The Portfolio Manager: Role and Qualifications

  • Portfolio managers select and manage securities in mutual funds.
  • They aim to maximize returns within the fund's risk constraints.
  • Portfolio managers are registered with provincial securities commissions.
  • Many portfolio managers hold designations like the Chartered Financial Analyst (CFA).

Investment Management Strategies

  • Passive Portfolio Management replicates a benchmark's performance, instead of outperforming it.
  • It's based on the Efficient Market Hypothesis (EMH), assuming all public information is in security prices.
  • Active Portfolio Management selects securities to outperform a benchmark.
  • Active managers believe they can identify mispriced securities via research.

Investment Approaches

  • Top-Down Approach analyzes the economy and market trends before focusing on industries and companies.
  • Bottom-Up Approach focuses on individual companies, downplaying macroeconomic factors.

Investment Styles

  • Growth investing targets companies with above-average growth potential.
  • Value investing seeks undervalued companies trading below their intrinsic value.
  • Growth at a Reasonable Price (GARP) combines growth and value and seeks companies with consistent earnings growth at reasonable prices.

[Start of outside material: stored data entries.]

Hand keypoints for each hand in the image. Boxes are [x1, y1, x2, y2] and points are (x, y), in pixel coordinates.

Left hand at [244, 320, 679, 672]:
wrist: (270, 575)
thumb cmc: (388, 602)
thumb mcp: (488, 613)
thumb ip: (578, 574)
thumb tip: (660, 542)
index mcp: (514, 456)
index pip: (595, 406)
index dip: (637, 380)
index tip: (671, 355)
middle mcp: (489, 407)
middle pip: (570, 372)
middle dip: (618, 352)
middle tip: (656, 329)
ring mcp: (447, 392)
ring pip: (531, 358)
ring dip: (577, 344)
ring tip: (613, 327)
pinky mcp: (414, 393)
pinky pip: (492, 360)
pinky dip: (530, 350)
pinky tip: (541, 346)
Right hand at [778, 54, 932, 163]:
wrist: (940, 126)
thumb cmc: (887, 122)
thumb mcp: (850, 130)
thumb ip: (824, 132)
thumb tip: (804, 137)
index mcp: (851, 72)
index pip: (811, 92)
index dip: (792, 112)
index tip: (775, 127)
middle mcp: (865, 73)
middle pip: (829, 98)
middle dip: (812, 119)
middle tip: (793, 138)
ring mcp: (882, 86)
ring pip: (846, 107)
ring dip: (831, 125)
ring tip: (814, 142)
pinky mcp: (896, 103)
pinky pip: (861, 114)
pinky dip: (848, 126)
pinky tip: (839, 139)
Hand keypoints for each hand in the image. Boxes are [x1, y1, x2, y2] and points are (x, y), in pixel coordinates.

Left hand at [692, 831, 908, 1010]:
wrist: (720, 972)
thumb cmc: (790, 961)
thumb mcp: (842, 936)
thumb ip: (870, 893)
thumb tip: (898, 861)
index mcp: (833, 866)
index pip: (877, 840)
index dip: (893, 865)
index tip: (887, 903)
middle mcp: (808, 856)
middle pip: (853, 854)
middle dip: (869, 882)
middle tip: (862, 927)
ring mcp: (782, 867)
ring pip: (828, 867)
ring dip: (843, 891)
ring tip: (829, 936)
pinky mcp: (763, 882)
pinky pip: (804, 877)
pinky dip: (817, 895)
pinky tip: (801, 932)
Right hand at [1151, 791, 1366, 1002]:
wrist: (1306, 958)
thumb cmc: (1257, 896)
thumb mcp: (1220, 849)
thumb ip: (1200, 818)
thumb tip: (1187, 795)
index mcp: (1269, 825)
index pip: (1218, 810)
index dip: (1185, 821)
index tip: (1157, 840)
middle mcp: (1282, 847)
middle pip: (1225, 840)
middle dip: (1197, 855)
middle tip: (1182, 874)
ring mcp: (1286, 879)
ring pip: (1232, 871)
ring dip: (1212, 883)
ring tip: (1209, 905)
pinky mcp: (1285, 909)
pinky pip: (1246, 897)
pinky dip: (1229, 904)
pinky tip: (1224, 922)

Investment Selection Methodologies

  • Technical Analysis evaluates securities based on market trends, prices, and volume.
  • Fundamental Analysis analyzes a company's financials, management, and competitive position.

Modern Portfolio Theory

  • Modern Portfolio Theory (MPT) emphasizes diversification to reduce risk and enhance returns.
  • The efficient frontier represents optimal portfolios with the highest return for a given risk level.

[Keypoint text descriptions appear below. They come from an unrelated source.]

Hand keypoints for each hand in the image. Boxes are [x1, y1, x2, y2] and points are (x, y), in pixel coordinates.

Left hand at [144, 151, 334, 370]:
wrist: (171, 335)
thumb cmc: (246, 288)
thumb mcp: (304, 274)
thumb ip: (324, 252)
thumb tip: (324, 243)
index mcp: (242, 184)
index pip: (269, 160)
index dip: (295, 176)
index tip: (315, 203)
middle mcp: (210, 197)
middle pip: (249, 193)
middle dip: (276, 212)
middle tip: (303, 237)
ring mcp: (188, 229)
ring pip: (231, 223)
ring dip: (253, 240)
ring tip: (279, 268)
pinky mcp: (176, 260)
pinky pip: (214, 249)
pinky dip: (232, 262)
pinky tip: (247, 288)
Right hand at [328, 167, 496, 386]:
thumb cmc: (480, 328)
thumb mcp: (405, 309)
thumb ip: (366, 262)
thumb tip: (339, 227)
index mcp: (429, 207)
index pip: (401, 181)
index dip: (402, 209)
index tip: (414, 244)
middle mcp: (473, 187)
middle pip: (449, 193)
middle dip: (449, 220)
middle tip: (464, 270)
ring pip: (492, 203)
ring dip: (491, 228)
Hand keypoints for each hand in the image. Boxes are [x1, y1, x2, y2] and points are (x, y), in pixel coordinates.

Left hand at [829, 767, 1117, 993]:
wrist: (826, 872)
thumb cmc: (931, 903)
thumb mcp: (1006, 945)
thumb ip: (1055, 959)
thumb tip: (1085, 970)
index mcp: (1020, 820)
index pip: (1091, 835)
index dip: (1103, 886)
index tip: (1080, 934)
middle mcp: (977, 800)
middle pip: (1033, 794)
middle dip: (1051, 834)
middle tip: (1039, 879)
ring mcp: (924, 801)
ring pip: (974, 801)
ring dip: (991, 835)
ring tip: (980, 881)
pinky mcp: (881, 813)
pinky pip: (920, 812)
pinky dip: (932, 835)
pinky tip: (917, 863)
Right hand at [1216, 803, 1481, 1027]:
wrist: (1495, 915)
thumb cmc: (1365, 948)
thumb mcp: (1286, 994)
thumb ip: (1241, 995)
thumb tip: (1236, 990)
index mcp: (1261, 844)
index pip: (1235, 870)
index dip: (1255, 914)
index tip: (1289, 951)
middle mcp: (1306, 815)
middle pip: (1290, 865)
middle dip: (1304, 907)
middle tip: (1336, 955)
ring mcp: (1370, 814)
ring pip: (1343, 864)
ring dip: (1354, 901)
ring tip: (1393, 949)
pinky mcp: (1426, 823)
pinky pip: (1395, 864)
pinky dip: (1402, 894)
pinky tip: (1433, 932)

Financial Analysis: Financial Statements

  • Portfolio managers use financial statements to evaluate a company's performance.
  • Balance Sheet provides a snapshot of a company's financial position at a specific point in time.
  • Income Statement shows a company's revenues, expenses, and profits across a period.
  • Cash Flow Statement tracks the flow of cash in and out of a company.
  • Statement of Retained Earnings reveals amount of company profits retained versus dividends.

Financial Ratios

  • Financial ratios are used to assess a company's financial health and performance.
  • Profitability Ratios measure a company's ability to generate profits (e.g., gross profit margin).
    • Liquidity Ratios assess a company's ability to meet short-term obligations (e.g., current ratio).
    • Debt-Equity Ratios gauge a company's reliance on debt financing.
  • Valuation Ratios evaluate the investment value of a security (e.g., price-to-earnings ratio).

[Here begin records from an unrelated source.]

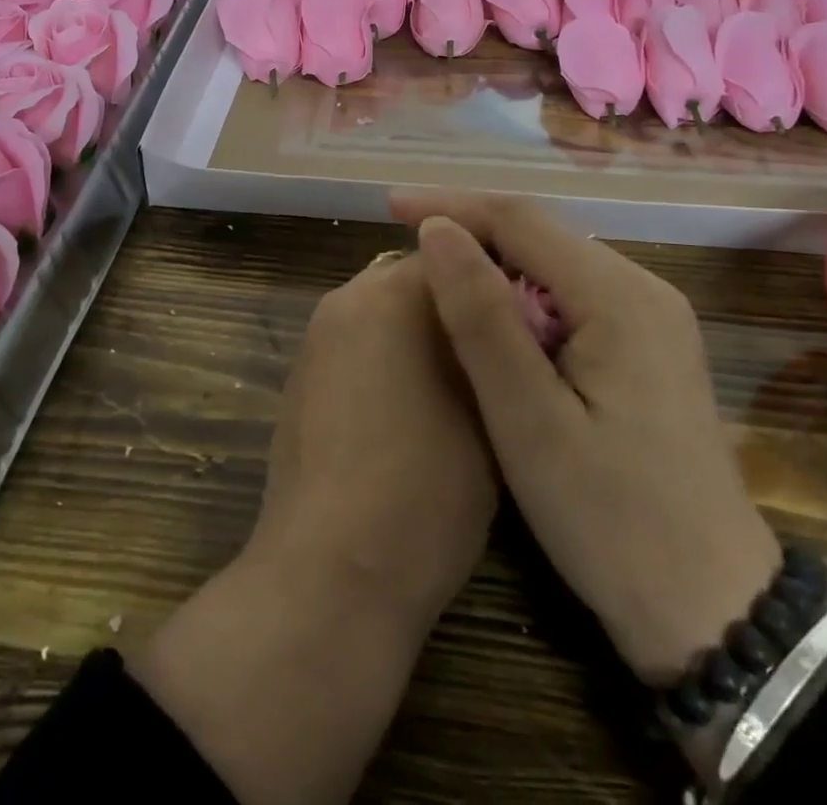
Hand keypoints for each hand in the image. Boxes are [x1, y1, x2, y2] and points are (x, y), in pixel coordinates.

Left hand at [131, 251, 494, 804]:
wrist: (329, 575)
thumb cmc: (425, 491)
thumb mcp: (489, 410)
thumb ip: (494, 344)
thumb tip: (502, 316)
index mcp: (393, 293)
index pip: (456, 250)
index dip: (495, 280)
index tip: (524, 316)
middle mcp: (347, 297)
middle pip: (414, 276)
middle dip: (455, 300)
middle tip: (495, 349)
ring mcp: (317, 336)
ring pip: (383, 308)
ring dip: (418, 328)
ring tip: (456, 382)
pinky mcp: (301, 374)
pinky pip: (356, 340)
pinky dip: (385, 355)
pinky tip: (407, 408)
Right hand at [393, 191, 781, 685]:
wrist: (715, 608)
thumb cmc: (611, 520)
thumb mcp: (529, 421)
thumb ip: (482, 319)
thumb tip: (437, 231)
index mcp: (618, 296)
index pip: (520, 220)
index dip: (451, 206)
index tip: (392, 206)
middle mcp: (643, 288)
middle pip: (541, 234)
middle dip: (472, 228)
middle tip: (405, 238)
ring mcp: (653, 316)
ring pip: (557, 262)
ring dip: (495, 260)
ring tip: (436, 271)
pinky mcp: (651, 346)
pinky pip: (575, 294)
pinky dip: (525, 294)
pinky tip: (494, 317)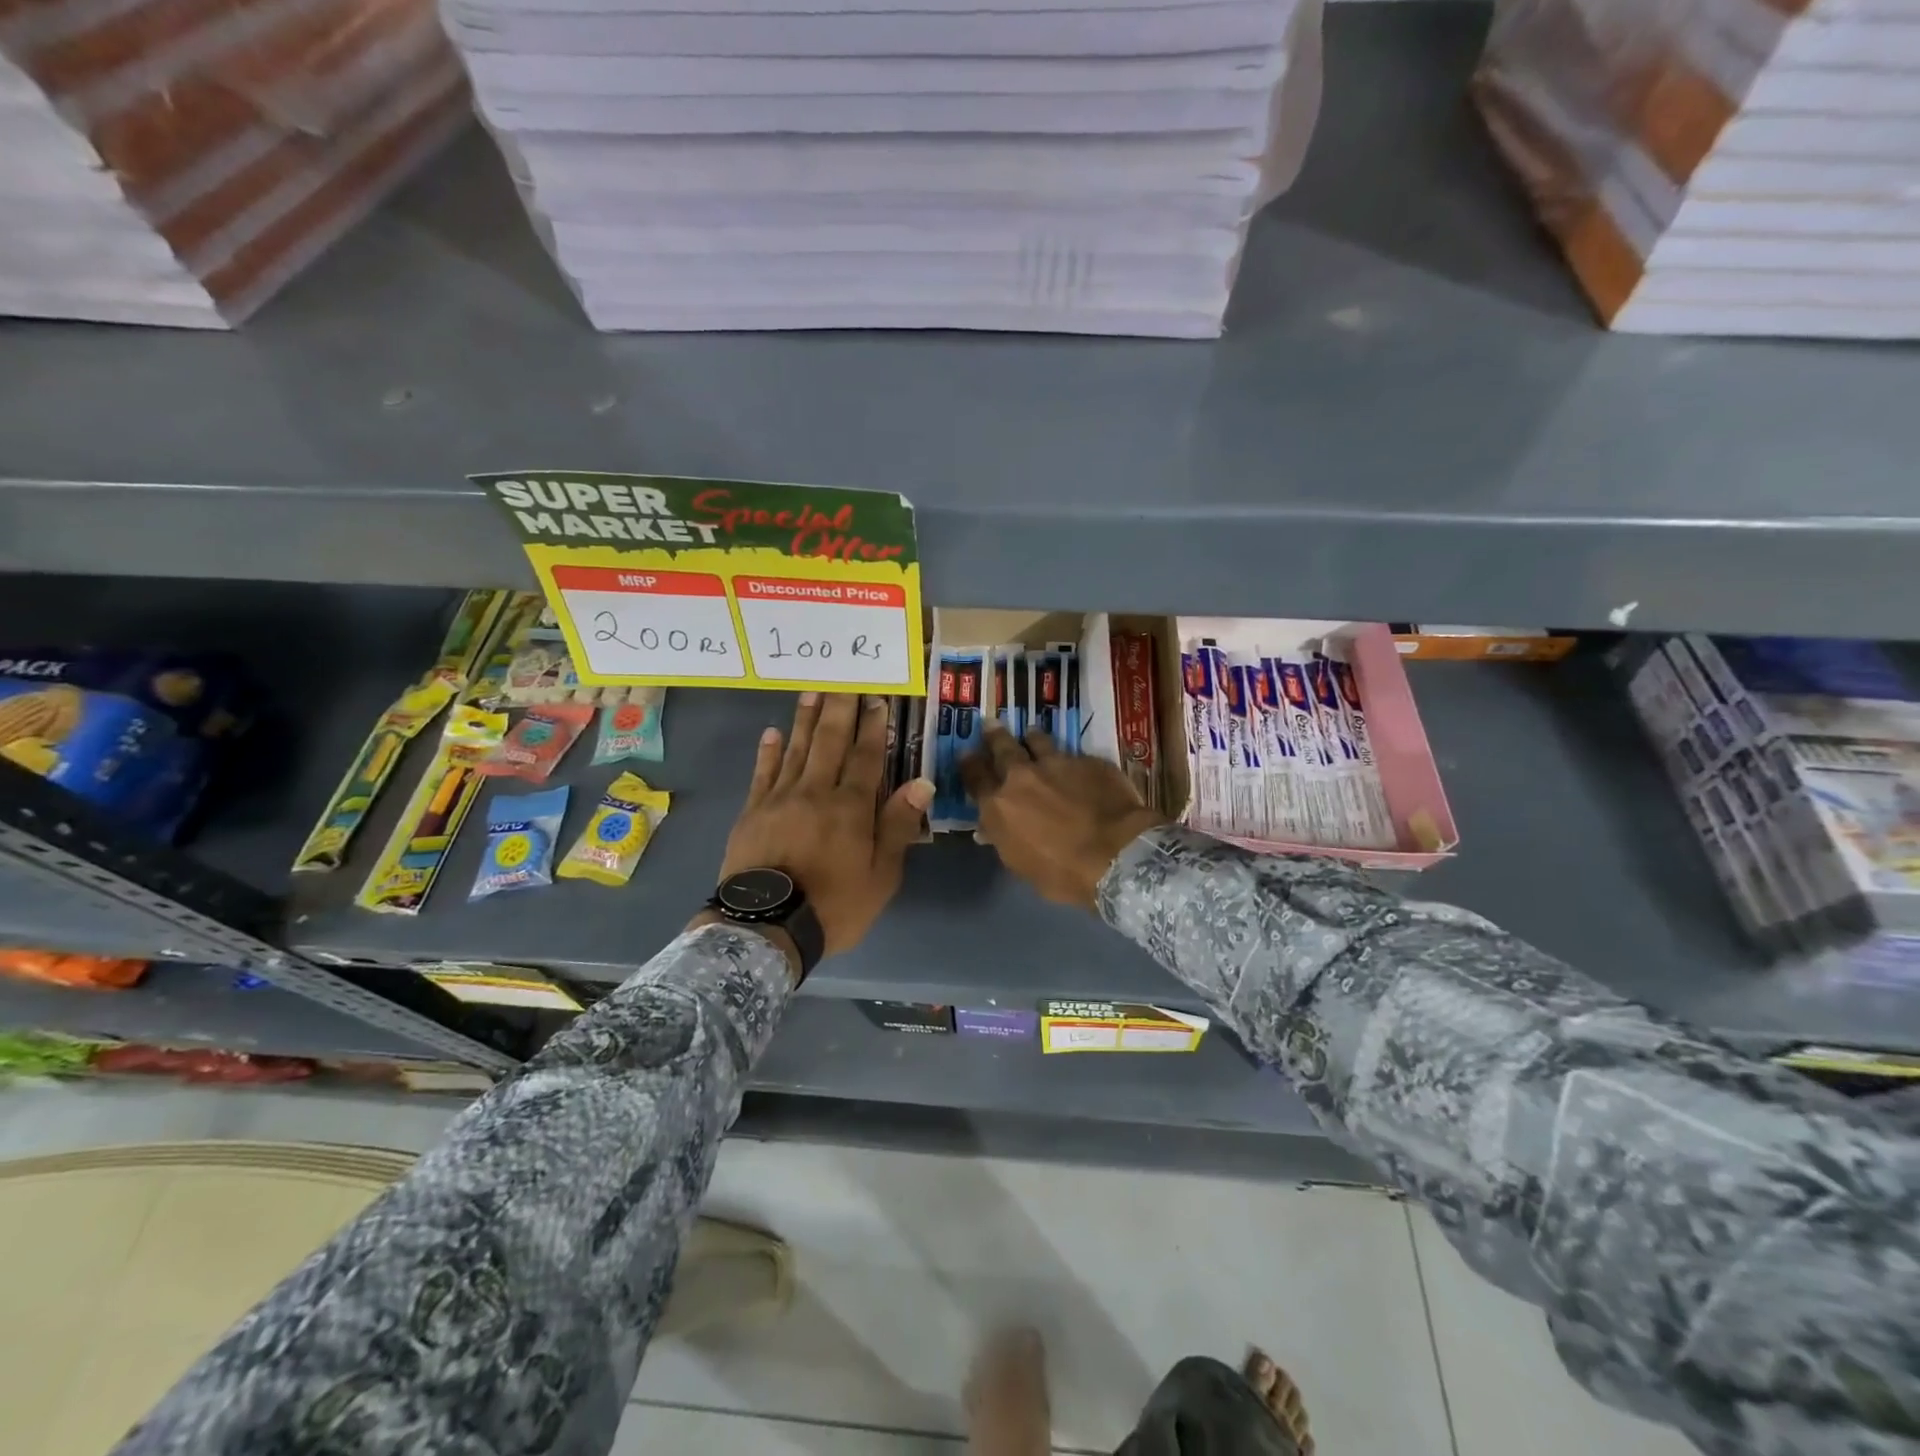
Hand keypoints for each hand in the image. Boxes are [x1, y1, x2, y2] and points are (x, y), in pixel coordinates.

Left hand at [718, 693, 932, 956]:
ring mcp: (780, 799)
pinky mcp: (752, 811)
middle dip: (839, 709)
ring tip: (812, 691)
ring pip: (796, 749)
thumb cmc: (834, 906)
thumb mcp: (881, 875)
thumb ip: (898, 826)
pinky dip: (768, 751)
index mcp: (851, 807)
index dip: (873, 727)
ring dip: (805, 719)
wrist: (767, 926)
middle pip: (829, 742)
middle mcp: (816, 792)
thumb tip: (921, 783)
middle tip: (844, 678)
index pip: (865, 756)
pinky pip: (762, 773)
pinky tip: (772, 732)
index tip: (877, 699)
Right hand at [961, 726, 1167, 907]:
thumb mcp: (1020, 864)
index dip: (968, 763)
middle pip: (1002, 747)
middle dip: (994, 736)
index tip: (966, 753)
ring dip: (1031, 737)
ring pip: (1038, 741)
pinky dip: (1069, 758)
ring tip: (1030, 733)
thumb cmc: (1062, 873)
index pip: (974, 777)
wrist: (1115, 854)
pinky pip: (1073, 754)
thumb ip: (1004, 838)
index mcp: (999, 805)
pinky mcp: (1089, 761)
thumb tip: (990, 828)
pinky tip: (1074, 762)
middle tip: (990, 725)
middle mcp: (1022, 777)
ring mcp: (1057, 763)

Mutual Fund Performance and Risk: Sources of Return

  • Mutual funds generate returns through income (interest, dividends).
  • Returns also come from capital gains (selling securities at a profit).
  • Returns also derived from capital appreciation (increase in security prices).

Calculating and Effect of Mutual Fund Performance

  • Performance is measured using standard data, including return calculations for non-money market funds.
  • Distributions (e.g., dividends) increase the fund’s net asset value (NAV).
  • Distributions reduce the NAV per unit (NAVPU) when distributed to investors.

Mutual Fund Risks

  • Systemic Risk is the risk of a single event that causes widespread financial instability.
  • The collapse of Lehman Brothers in 2008 is an example of Systemic Risk..
  • Systematic Risk is market-wide risks that affect investments (e.g., interest rate changes, inflation, recession).
  • Unsystematic Risk is risks are specific to a company or industry (e.g., business risk, liquidity risk).

Measures of Investment Risk

  • Standard Deviation measures the volatility of a fund's returns around its average.
  • Beta measures a fund's movement sensitivity relative to a benchmark.
  • Duration measures the sensitivity of fixed-income investments to changes in interest rate.
  • Higher-risk investments offer higher potential returns, but also come with greater losses.